- **Task description**
From the data that follows, print exactly the lines starting at the one containing "a KType, e.g." and ending at the one containing "If possible, you"; include both of them and nothing more.

====================

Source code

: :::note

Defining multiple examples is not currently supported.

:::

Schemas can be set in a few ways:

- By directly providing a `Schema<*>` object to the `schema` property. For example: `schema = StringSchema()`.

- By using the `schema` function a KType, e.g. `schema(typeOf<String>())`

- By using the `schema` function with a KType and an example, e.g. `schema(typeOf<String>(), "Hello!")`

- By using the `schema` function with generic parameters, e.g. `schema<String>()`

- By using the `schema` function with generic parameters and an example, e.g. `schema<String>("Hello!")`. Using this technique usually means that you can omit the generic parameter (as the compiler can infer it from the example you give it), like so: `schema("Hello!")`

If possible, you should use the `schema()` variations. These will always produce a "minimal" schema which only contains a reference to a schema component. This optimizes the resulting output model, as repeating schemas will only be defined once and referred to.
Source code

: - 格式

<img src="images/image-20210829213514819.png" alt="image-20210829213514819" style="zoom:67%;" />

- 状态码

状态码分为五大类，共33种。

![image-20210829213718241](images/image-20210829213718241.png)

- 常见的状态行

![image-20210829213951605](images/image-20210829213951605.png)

====================

- **Solution**
- By using the `schema` function a KType, e.g. `schema(typeOf<String>())`

- By using the `schema` function with a KType and an example, e.g. `schema(typeOf<String>(), "Hello!")`

- By using the `schema` function with generic parameters, e.g. `schema<String>()`

- By using the `schema` function with generic parameters and an example, e.g. `schema<String>("Hello!")`. Using this technique usually means that you can omit the generic parameter (as the compiler can infer it from the example you give it), like so: `schema("Hello!")`

If possible, you should use the `schema()` variations. These will always produce a "minimal" schema which only contains a reference to a schema component. This optimizes the resulting output model, as repeating schemas will only be defined once and referred to.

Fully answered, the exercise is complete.